3. Using perf to identify performance bottlenecks

Perfing is the most common operation that is run when Memgraph is hanging or performing slowly.

In the next steps, the instructions are provided on how to check which parts of Memgraph are stalling during query execution, so we can use the information to make the system better.

Prior to performing perf instructions, you will need to bound the Memgraph binary to the local filesystem. You can start Memgraph with the volume binded like this:

docker container run --name mg -p 7687:7687 --privileged -v memgraph-binary:/usr/lib/memgraph <memgraph_image> --log-level=TRACE --also-log-to-stderr
  1. Perfing Memgraph Inside the container, we will need to perf the system. That is done using the following command.
perf record -p $(pgrep memgraph) --call-graph dwarf sleep 5

The command will perf the Memgraph process for 5 seconds. Of course, you can tweak the number by yourself. The command will generate a file called perf.data in the directory you have performed the command in the container

  1. Installing hotspot as the GUI tool on the host On the outside, we will need to install a GUI tool called hotspot, that will help us generate a flamegraph (opens in a new tab). We can install hotspot on the host machine by issuing the command:
apt install hotspot

if your machine does not support APT, please check the hotspot repo (opens in a new tab) and follow the installation steps.

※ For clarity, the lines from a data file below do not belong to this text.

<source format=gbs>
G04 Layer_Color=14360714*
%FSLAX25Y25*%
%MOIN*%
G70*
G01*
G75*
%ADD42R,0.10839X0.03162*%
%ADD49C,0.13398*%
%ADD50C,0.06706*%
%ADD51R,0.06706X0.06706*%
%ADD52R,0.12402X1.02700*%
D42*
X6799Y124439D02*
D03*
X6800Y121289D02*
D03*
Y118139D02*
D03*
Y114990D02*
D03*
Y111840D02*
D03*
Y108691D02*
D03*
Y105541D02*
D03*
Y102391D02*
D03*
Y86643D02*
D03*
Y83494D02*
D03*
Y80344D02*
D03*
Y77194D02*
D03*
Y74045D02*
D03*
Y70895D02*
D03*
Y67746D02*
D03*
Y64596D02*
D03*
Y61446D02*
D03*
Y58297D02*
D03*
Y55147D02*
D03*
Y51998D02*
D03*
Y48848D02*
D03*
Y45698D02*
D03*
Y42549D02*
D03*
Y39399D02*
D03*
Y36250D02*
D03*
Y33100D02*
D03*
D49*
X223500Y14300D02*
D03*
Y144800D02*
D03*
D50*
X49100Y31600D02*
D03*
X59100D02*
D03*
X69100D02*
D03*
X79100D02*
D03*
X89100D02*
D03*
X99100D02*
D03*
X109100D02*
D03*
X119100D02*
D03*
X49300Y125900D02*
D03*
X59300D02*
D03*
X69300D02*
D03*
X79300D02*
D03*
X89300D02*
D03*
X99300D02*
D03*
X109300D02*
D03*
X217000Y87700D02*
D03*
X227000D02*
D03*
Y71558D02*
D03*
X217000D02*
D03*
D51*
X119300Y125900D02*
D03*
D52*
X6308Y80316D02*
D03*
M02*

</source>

  1. Transferring perf.data to host After we have perfed the data, we need to get the perf information from the container to the host. That is done with the following command on the host
docker cp <container_id>:<path_to_perf.data> .

where the container_id is the Memgraph container ID, and the path_to_perf.data is the absolute path in the container to the generated perf.data file.

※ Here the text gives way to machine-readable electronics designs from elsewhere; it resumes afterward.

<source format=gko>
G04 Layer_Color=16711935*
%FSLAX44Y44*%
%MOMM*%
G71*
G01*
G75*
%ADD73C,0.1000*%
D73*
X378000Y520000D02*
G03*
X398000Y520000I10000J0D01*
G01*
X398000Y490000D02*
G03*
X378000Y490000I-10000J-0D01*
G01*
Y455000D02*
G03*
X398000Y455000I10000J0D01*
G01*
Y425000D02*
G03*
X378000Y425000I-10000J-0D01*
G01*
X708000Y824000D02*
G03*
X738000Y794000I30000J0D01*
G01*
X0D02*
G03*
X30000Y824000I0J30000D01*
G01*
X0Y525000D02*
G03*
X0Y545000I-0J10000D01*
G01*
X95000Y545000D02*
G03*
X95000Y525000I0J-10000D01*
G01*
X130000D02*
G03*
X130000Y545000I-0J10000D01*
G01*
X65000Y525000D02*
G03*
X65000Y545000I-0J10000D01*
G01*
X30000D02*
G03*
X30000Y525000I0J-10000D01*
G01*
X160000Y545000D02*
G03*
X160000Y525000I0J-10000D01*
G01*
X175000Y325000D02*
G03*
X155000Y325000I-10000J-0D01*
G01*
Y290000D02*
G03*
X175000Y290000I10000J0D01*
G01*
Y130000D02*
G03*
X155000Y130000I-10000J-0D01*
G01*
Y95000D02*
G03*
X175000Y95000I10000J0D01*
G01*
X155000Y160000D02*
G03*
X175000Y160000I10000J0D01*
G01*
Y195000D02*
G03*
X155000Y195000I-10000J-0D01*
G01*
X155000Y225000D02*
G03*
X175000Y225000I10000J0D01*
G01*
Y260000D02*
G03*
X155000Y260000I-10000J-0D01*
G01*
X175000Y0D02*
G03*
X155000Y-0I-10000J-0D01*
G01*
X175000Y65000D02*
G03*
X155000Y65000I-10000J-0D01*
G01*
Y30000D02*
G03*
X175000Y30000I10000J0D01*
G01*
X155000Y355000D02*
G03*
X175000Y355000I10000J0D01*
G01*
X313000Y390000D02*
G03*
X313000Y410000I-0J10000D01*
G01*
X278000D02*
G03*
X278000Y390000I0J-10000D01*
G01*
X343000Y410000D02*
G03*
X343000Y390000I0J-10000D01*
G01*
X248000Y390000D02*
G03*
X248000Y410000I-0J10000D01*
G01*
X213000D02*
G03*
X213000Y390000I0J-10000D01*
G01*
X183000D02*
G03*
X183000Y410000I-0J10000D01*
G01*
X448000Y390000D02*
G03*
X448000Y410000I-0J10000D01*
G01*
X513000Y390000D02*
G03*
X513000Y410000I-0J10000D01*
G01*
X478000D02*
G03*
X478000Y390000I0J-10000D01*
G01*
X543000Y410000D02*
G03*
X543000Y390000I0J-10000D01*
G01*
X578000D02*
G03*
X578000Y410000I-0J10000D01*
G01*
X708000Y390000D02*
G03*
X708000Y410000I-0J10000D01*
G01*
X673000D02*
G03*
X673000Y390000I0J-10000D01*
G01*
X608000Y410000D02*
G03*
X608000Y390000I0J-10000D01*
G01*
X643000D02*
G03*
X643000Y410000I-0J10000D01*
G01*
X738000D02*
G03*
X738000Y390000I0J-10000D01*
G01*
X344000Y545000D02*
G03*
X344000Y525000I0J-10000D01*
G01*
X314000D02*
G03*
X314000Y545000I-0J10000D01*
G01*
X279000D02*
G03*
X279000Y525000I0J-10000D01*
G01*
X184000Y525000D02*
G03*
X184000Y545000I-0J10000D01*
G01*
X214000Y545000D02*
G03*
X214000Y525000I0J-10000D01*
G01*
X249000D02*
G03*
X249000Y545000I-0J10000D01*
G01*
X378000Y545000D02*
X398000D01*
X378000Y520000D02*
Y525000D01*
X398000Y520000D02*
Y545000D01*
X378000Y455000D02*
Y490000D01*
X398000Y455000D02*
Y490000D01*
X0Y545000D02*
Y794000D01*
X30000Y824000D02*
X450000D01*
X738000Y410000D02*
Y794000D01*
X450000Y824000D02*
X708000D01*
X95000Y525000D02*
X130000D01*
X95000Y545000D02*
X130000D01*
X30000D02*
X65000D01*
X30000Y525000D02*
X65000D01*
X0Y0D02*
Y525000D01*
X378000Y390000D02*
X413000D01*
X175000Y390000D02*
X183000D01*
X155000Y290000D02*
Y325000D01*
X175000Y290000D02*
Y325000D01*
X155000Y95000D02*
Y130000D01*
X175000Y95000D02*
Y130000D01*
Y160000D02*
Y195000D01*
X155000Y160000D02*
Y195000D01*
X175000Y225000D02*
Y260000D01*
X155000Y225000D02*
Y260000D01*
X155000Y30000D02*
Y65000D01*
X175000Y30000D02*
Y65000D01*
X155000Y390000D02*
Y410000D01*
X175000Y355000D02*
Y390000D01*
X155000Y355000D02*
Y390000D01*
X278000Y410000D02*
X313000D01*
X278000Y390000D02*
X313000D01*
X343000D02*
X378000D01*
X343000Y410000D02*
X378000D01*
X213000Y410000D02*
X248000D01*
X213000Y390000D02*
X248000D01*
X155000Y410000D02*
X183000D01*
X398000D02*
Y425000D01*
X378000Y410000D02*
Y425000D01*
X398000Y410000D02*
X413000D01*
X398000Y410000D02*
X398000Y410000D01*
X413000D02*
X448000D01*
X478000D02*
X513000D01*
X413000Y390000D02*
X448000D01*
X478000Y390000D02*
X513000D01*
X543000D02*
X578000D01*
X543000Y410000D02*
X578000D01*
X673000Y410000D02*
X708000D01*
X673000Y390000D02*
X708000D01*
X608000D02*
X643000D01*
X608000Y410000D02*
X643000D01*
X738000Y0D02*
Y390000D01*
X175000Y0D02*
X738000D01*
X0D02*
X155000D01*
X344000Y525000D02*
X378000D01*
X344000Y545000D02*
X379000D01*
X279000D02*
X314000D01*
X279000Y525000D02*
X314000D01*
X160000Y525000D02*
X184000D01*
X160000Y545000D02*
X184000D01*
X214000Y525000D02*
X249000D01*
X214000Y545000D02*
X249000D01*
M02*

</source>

  1. Linking Memgraph's debug symbols in the container to the host For hotspot to be able to identify debug symbols and draw the flamegraph, it needs the path to the debug symbols to be the exact one as in the container. In the container it is the /usr/lib/memgraph/memgraph binary, so we will need to make a symbolic link from the container volume to the host system:
ln -s <path_to_docker_volume_debug_symbols_binary> /usr/lib/memgraph/memgraph
  1. Start hotspot If you did everything correctly, by starting hotspot
hotspot perf.data

you should be able to see a similar flamegraph like in the picture below.